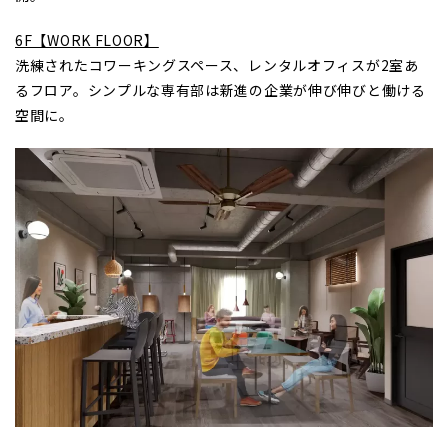
6F【WORK FLOOR】
洗練されたコワーキングスペース、レンタルオフィスが2室あ
るフロア。シンプルな専有部は新進の企業が伸び伸びと働ける
空間に。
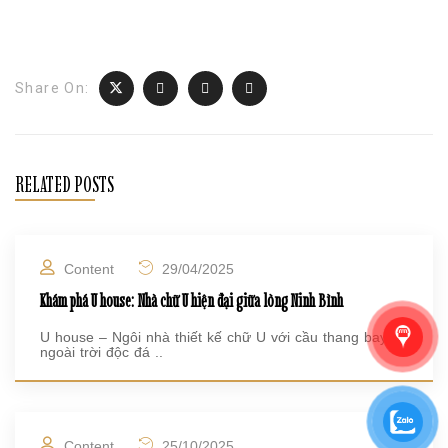
Share On:
RELATED POSTS
Content
29/04/2025
Khám phá U house: Nhà chữ U hiện đại giữa lòng Ninh Bình
U house – Ngôi nhà thiết kế chữ U với cầu thang bay
ngoài trời độc đá ..
Content
25/10/2025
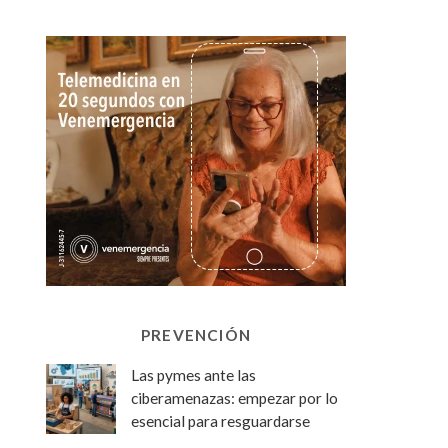
PREVENCIÓN
Las pymes ante las
ciberamenazas: empezar por lo
esencial para resguardarse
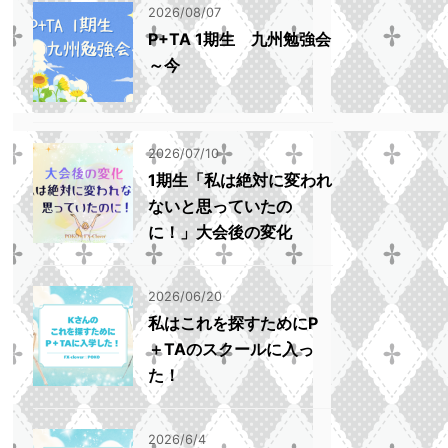
2026/08/07
P+TA 1期生 九州勉強会
～今
2026/07/10
1期生「私は絶対に変われ
ないと思っていたの
に！」大会後の変化
2026/06/20
私はこれを探すためにP
＋TAのスクールに入っ
た！
2026/6/4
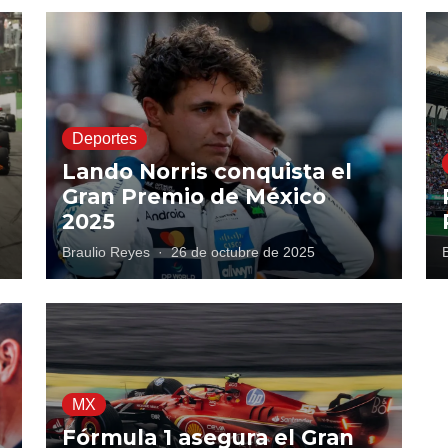
Deportes
Lando Norris conquista el
Gran Premio de México
2025
Braulio Reyes
·
26 de octubre de 2025
MX
Fórmula 1 asegura el Gran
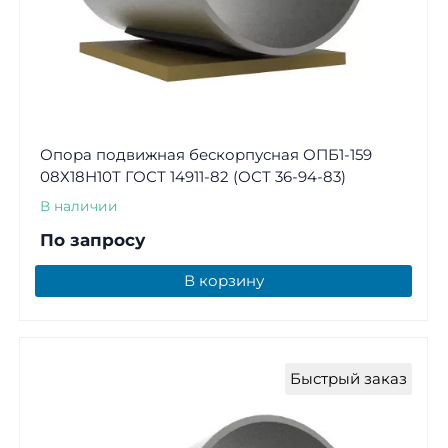
Опора подвижная бескорпусная ОПБ1-159
08Х18Н10Т ГОСТ 14911-82 (ОСТ 36-94-83)
В наличии
По запросу
В корзину
Быстрый заказ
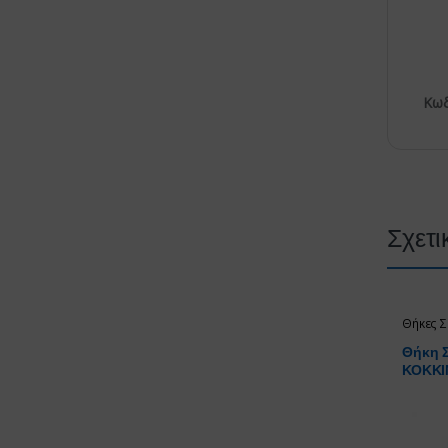
Κωδ
Σχετι
Θήκες Σ
Θήκη Σ
ΚΟΚΚΙ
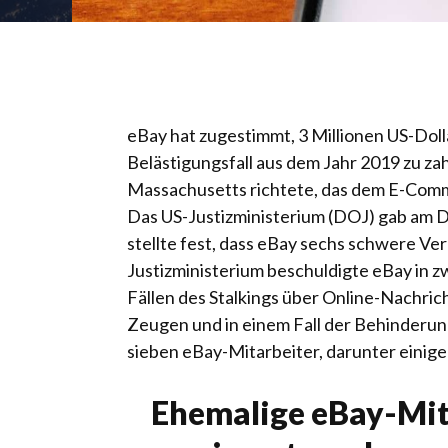
eBay hat zugestimmt, 3 Millionen US-Doll
Belästigungsfall aus dem Jahr 2019 zu zah
Massachusetts richtete, das dem E-Com
Das US-Justizministerium (DOJ) gab am 
stellte fest, dass eBay sechs schwere V
Justizministerium beschuldigte eBay in zw
Fällen des Stalkings über Online-Nachrich
Zeugen und in einem Fall der Behinderu
sieben eBay-Mitarbeiter, darunter einige
Ehemalige eBay-Mit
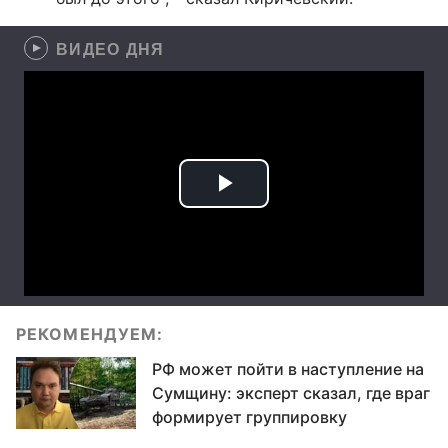
ВИДЕО ДНЯ
РЕКОМЕНДУЕМ:
РФ может пойти в наступление на
Сумщину: эксперт сказал, где враг
формирует группировку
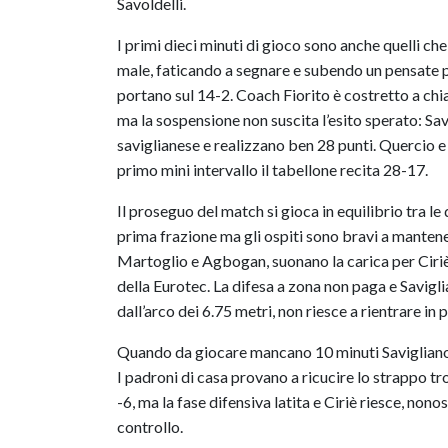
Savoldelli.
I primi dieci minuti di gioco sono anche quelli c
male, faticando a segnare e subendo un pensate pa
portano sul 14-2. Coach Fiorito è costretto a chi
ma la sospensione non suscita l’esito sperato: Sa
saviglianese e realizzano ben 28 punti. Quercio e 
primo mini intervallo il tabellone recita 28-17.
Il proseguo del match si gioca in equilibrio tra le
prima frazione ma gli ospiti sono bravi a mantenere
Martoglio e Agbogan, suonano la carica per Ciriè c
della Eurotec. La difesa a zona non paga e Savigl
dall’arco dei 6.75 metri, non riesce a rientrare in p
Quando da giocare mancano 10 minuti Savigliano 
I padroni di casa provano a ricucire lo strappo t
-6, ma la fase difensiva latita e Ciriè riesce, nono
controllo.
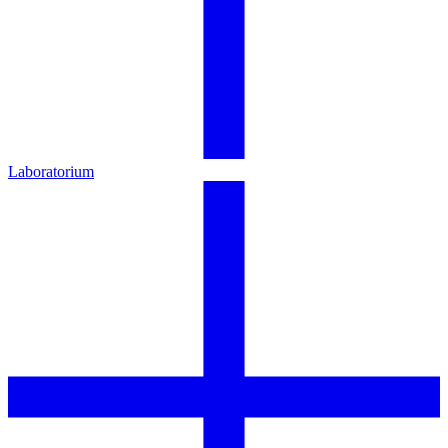
Laboratorium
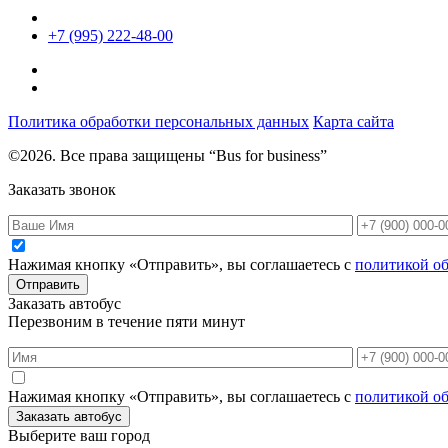
+7 (995) 222-48-00
Политика обработки персональных данных
Карта сайта
©2026. Все права защищены “Bus for business”
Заказать звонок
Нажимая кнопку «Отправить», вы соглашаетесь с
политикой о
Отправить
Заказать автобус
Перезвоним в течение пяти минут
Нажимая кнопку «Отправить», вы соглашаетесь с
политикой о
Заказать автобус
Выберите ваш город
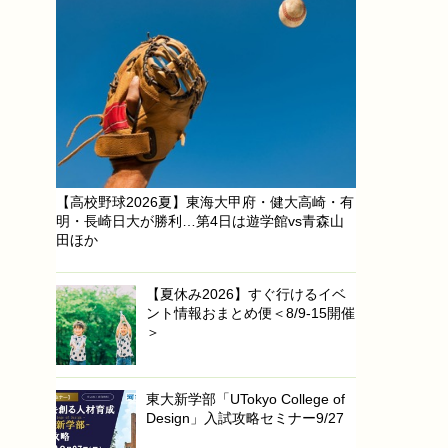
【高校野球2026夏】東海大甲府・健大高崎・有
明・長崎日大が勝利…第4日は遊学館vs青森山
田ほか
【夏休み2026】すぐ行けるイベ
ント情報おまとめ便＜8/9-15開催
＞
東大新学部「UTokyo College of
Design」入試攻略セミナー9/27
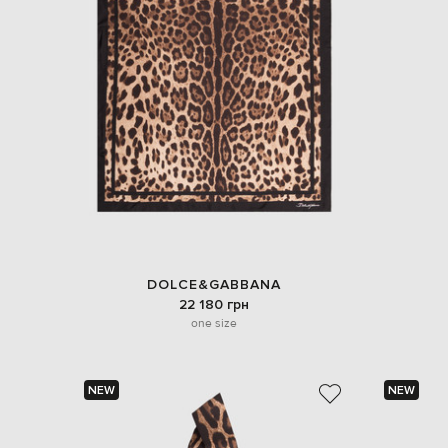
DOLCE&GABBANA
22 180 грн
one size
NEW
NEW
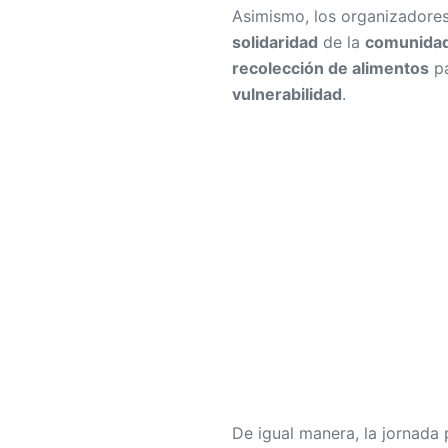
Asimismo, los organizadores
solidaridad
de la
comunidad 
recolección de alimentos
pa
vulnerabilidad
.
De igual manera, la jornada 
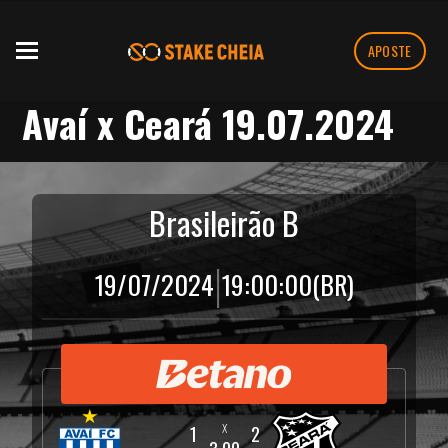
APOSTE
Avaí x Ceará 19.07.2024
Brasileirão B
|
19/07/2024
19:00:00
(BR)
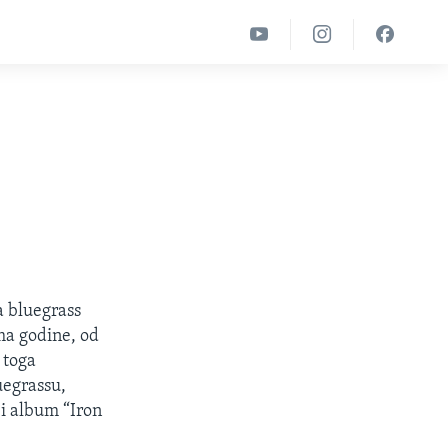
a bluegrass
ma godine, od
 toga
uegrassu,
 i album “Iron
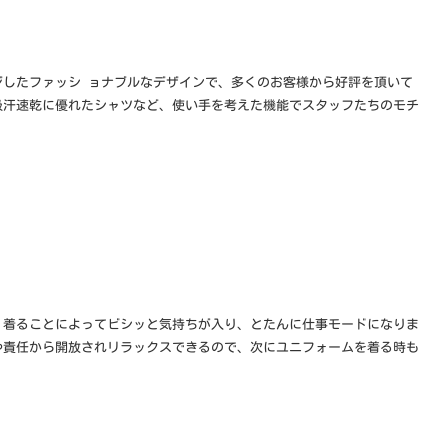
ジしたファッシ ョナブルなデザインで、多くのお客様から好評を頂いて
吸汗速乾に優れたシャツなど、使い手を考えた機能でスタッフたちのモチ
。着ることによってビシッと気持ちが入り、とたんに仕事モードになりま
や責任から開放されリラックスできるので、次にユニフォームを着る時も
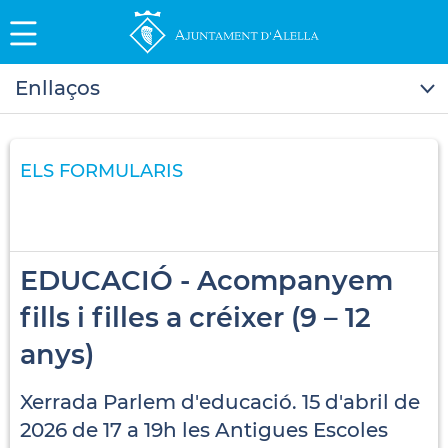
Enllaços
ELS FORMULARIS
EDUCACIÓ - Acompanyem
fills i filles a créixer (9 – 12
anys)
Xerrada Parlem d'educació. 15 d'abril de
2026 de 17 a 19h les Antigues Escoles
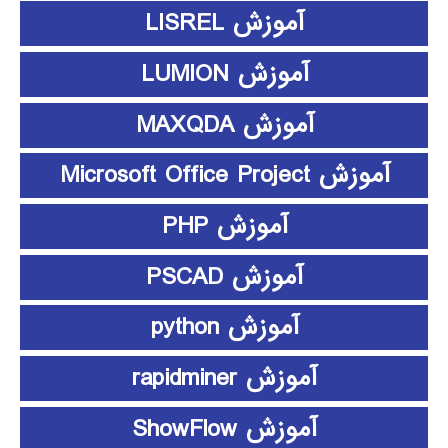
آموزش LISREL
آموزش LUMION
آموزش MAXQDA
آموزش Microsoft Office Project
آموزش PHP
آموزش PSCAD
آموزش python
آموزش rapidminer
آموزش ShowFlow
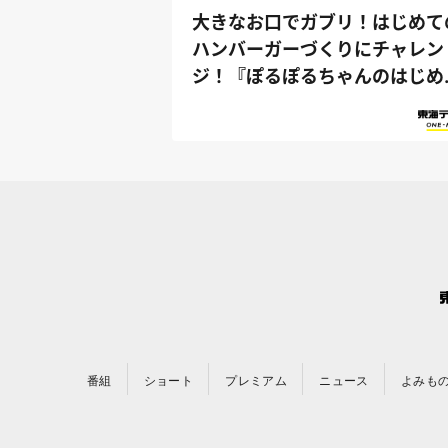
大きなお口でガブリ！はじめて
ハンバーガーづくりにチャレン
ジ！『ぽるぽるちゃんのはじめ
さんぽ』
番組
ショート
プレミアム
ニュース
よみも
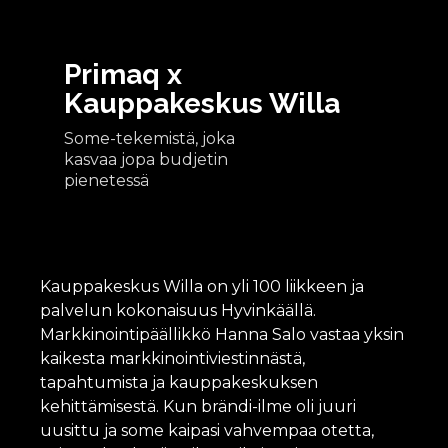
Primaq x
Kauppakeskus Willa
Some-tekemistä, joka
kasvaa jopa budjetin
pienetessä
Kauppakeskus Willa on yli 100 liikkeen ja
palvelun kokonaisuus Hyvinkäällä.
Markkinointipäällikkö Hanna Salo vastaa yksin
kaikesta markkinointiviestinnästä,
tapahtumista ja kauppakeskuksen
kehittämisestä. Kun brändi-ilme oli juuri
uusittu ja some kaipasi vahvempaa otetta,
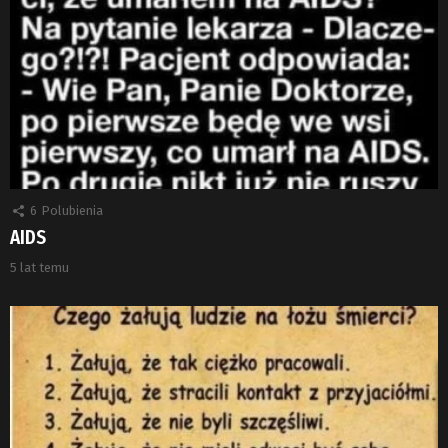
6
Polubienia
AIDS
5 lat temu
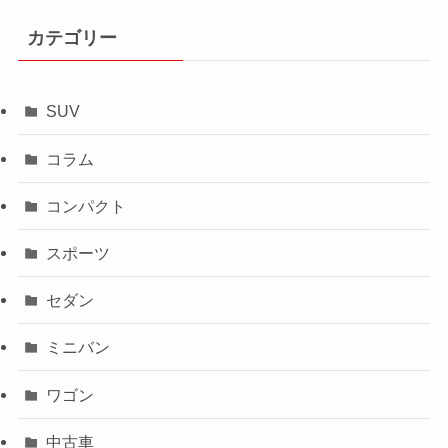
カテゴリー
SUV
コラム
コンパクト
スポーツ
セダン
ミニバン
ワゴン
中古車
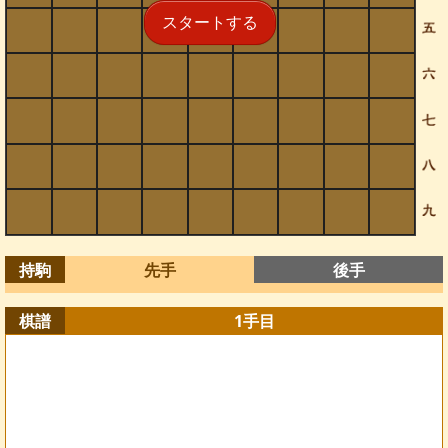
スタートする
持駒
先手
後手
棋譜
1
手目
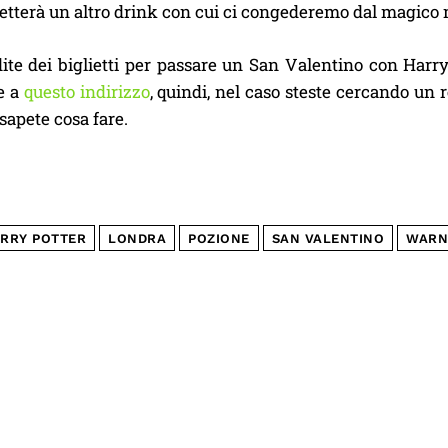
etterà un altro drink con cui ci congederemo dal magico 
ite dei biglietti per passare un San Valentino con Harry
e a
questo indirizzo
, quindi, nel caso steste cercando un 
sapete cosa fare.
RRY POTTER
LONDRA
POZIONE
SAN VALENTINO
WARN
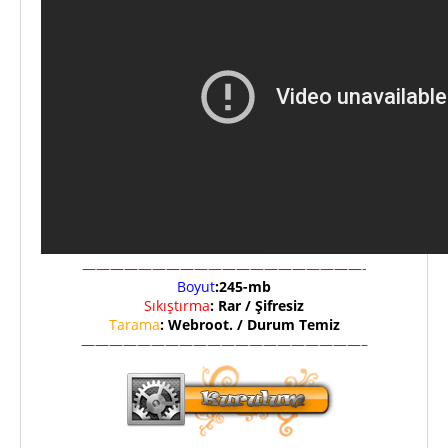
————————————————————-
Boyut
:245-mb
Sıkıştırma
: Rar / Şifresiz
Tarama
: Webroot. / Durum Temiz
————————————————————–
************
- **Your objective**: Recast the text lines from all the records above as a single numbered list, one line per item, with blank lines left out. Leave the pictures out of your answer.

- **Exercise response**:
1. 6F【WORK FLOOR】
2. 洗練されたコワーキングスペース、レンタルオフィスが2室あ
3. るフロア。シンプルな専有部は新進の企業が伸び伸びと働ける
4. 空間に。
5. Share On:
6. RELATED POSTS
7. Content
8. 29/04/2025
9. Khám phá U house: Nhà chữ U hiện đại giữa lòng Ninh Bình
10. U house – Ngôi nhà thiết kế chữ U với cầu thang bay
11. ngoài trời độc đá ..
12. Content
13. 25/10/2025
14. PREVENCIÓN
15. Las pymes ante las
16. ciberamenazas: empezar por lo
17. esencial para resguardarse
18. 2026/08/07
19. P+TA 1期生 九州勉強会
20. ～今
21. 2026/07/10
22. 1期生「私は絶対に変われ
23. ないと思っていたの
24. に！」大会後の変化
25. 2026/06/20
26. 私はこれを探すためにP
27. ＋TAのスクールに入っ
28. た！
29. 2026/6/4
30. Deportes
31. Lando Norris conquista el
32. Gran Premio de México
33. 2025
34. Braulio Reyes
35. ·
36. 26 de octubre de 2025
37. MX
38. Fórmula 1 asegura el Gran
39. Опора подвижная бескорпусная ОПБ1-159
40. 08Х18Н10Т ГОСТ 14911-82 (ОСТ 36-94-83)
41. В наличии
42. По запросу
43. В корзину
44. Быстрый заказ
45. Κωδ
46. Σχετι
47. Θήκες Σ
48. Θήκη Σ
49. ΚΟΚΚΙ
50. eBay hat zugestimmt, 3 Millionen US-Doll
51. Belästigungsfall aus dem Jahr 2019 zu zah
52. Massachusetts richtete, das dem E-Com
53. Das US-Justizministerium (DOJ) gab am 
54. stellte fest, dass eBay sechs schwere V
55. Justizministerium beschuldigte eBay in zw
56. Fällen des Stalkings über Online-Nachrich
57. Zeugen und in einem Fall der Behinderu
58. sieben eBay-Mitarbeiter, darunter einige
59. Ehemalige eBay-Mit
60. ВИДЕО ДНЯ
61. РЕКОМЕНДУЕМ:
62. РФ может пойти в наступление на
63. Сумщину: эксперт сказал, где враг
64. формирует группировку
65. Savoldelli.
66. I primi dieci minuti di gioco sono anche quelli c
67. male, faticando a segnare e subendo un pensate pa
68. portano sul 14-2. Coach Fiorito è costretto a chi
69. ma la sospensione non suscita l’esito sperato: Sa
70. saviglianese e realizzano ben 28 punti. Quercio e 
71. primo mini intervallo il tabellone recita 28-17.
72. Il proseguo del match si gioca in equilibrio tra le
73. prima frazione ma gli ospiti sono bravi a mantenere
74. Martoglio e Agbogan, suonano la carica per Ciriè c
75. della Eurotec. La difesa a zona non paga e Savigl
76. dall’arco dei 6.75 metri, non riesce a rientrare in p
77. Quando da giocare mancano 10 minuti Savigliano 
78. I padroni di casa provano a ricucire lo strappo t
79. -6, ma la fase difensiva latita e Ciriè riesce, nono
80. controllo.
81. Laboratorium
82. +7 (995) 222-48-00
83. Политика обработки персональных данных
84. Карта сайта
85. ©2026. Все права защищены “Bus for business”
86. Заказать звонок
87. Нажимая кнопку «Отправить», вы соглашаетесь с
88. политикой о
89. Отправить
90. Заказать автобус
91. Перезвоним в течение пяти минут
92. Нажимая кнопку «Отправить», вы соглашаетесь с
93. политикой о
94. Заказать автобус
95. Выберите ваш город
96. 【高校野球2026夏】東海大甲府・健大高崎・有
97. 明・長崎日大が勝利…第4日は遊学館vs青森山
98. 田ほか
99. 【夏休み2026】すぐ行けるイベ
100. ント情報おまとめ便＜8/9-15開催
101. ＞
102. 東大新学部「UTokyo College of
103. Design」入試攻略セミナー9/27
104. DOLCE&GABBANA
105. 22 180 грн
106. one size
107. NEW
108. NEW
109. Asimismo, los organizadores
110. solidaridad
111. de la
112. comunidad 
113. recolección de alimentos
114. pa
115. vulnerabilidad
116. .
117. De igual manera, la jornada 
118. APOSTE
119. Avaí x Ceará 19.07.2024
120. Brasileirão B
121. |
122. 19/07/2024
123. 19:00:00
124. (BR)
125. a bluegrass
126. ma godine, od
127.  toga
128. uegrassu,
129.  i album “Iron
130. ジしたファッシ ョナブルなデザインで、多くのお客様から好評を頂いて
131. 吸汗速乾に優れたシャツなど、使い手を考えた機能でスタッフたちのモチ
132. 。着ることによってビシッと気持ちが入り、とたんに仕事モードになりま
133. や責任から開放されリラックスできるので、次にユニフォームを着る時も
134. Enllaços
135. ELS FORMULARIS
136. EDUCACIÓ - Acompanyem
137. fills i filles a créixer (9 – 12
138. anys)
139. Xerrada Parlem d'educació. 15 d'abril de
140. 2026 de 17 a 19h les Antigues Escoles
141. آموزش LISREL
142. آموزش LUMION
143. آموزش MAXQDA
144. آموزش Microsoft Office Project
145. آموزش PHP
146. آموزش PSCAD
147. آموزش python
148. آموزش rapidminer
149. آموزش ShowFlow
150. 大きなお口でガブリ！はじめて
151. ハンバーガーづくりにチャレン
152. ジ！『ぽるぽるちゃんのはじめ
153. さんぽ』
154. 番組
155. ショート
156. プレミアム
157. ニュース
158. よみも
159. Primaq x
160. Kauppakeskus Willa
161. Some-tekemistä, joka
162. kasvaa jopa budjetin
163. pienetessä
164. Kauppakeskus Willa on yli 100 liikkeen ja
165. palvelun kokonaisuus Hyvinkäällä.
166. Markkinointipäällikkö Hanna Salo vastaa yksin
167. kaikesta markkinointiviestinnästä,
168. tapahtumista ja kauppakeskuksen
169. kehittämisestä. Kun brändi-ilme oli juuri
170. uusittu ja some kaipasi vahvempaa otetta,
171. 6
172. Polubienia
173. AIDS
174. 5 lat temu
175. カテゴリー
176. SUV
177. コラム
178. コンパクト
179. スポーツ
180. セダン
181. ミニバン
182. ワゴン
183. 中古車
184. スタートする
185. 持駒
186. 先手
187. 後手
188. 棋譜
189. 1
190. 手目
191. etterà un altro drink con cui ci congederemo dal magico 
192. ite dei biglietti per passare un San Valentino con Harry
193. e a
194. questo indirizzo
195. , quindi, nel caso steste cercando un 
196. sapete cosa fare.
197. RRY POTTER
198. LONDRA
199. POZIONE
200. SAN VALENTINO
201. WARN
202. ————————————————————-
203. Boyut
204. :245-mb
205. Sıkıştırma
206. : Rar / Şifresiz
207. Tarama
208. : Webroot. / Durum Temiz
209. ————————————————————–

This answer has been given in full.